- _What you should do_: In the entries that follow, find the word "tout" and report each line it is on.

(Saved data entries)

'''

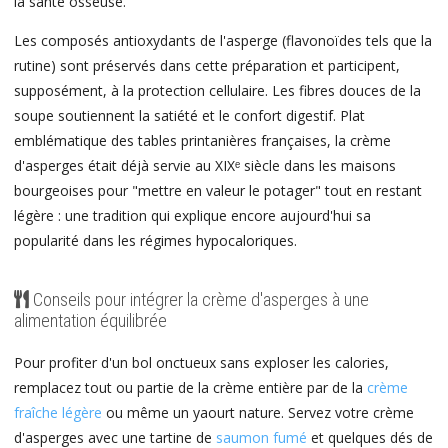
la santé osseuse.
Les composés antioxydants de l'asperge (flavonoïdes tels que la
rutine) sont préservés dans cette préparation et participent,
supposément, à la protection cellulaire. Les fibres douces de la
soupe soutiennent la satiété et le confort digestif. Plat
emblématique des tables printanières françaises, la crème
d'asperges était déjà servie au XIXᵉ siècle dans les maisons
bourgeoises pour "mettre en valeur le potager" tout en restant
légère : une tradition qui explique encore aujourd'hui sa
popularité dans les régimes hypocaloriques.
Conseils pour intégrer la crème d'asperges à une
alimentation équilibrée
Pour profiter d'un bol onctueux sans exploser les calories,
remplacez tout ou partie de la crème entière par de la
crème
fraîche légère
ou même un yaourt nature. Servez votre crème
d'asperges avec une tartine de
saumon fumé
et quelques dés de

'''
'''

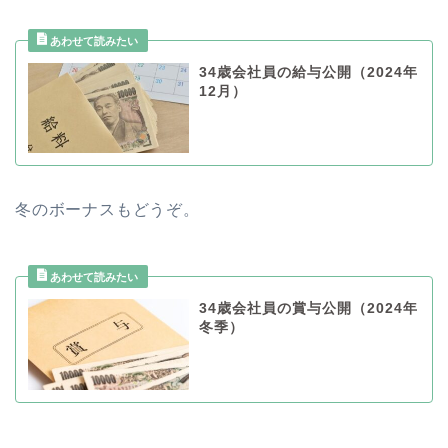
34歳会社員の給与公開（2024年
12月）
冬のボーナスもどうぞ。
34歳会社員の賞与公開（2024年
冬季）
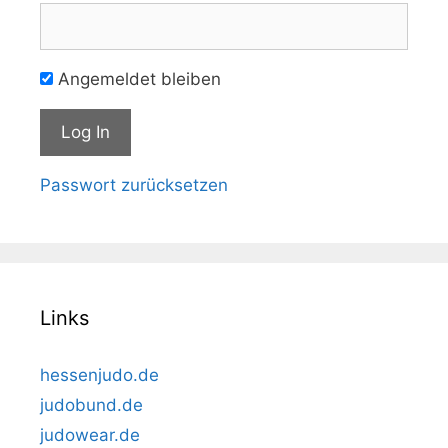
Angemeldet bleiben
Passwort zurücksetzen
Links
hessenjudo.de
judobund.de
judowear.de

'''
'''

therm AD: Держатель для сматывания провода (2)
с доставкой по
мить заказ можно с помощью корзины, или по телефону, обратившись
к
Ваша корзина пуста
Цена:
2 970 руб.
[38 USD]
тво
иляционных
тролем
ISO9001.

'''

- _Task response_:
bourgeoises pour "mettre en valeur le potager" tout en restant
remplacez tout ou partie de la crème entière par de la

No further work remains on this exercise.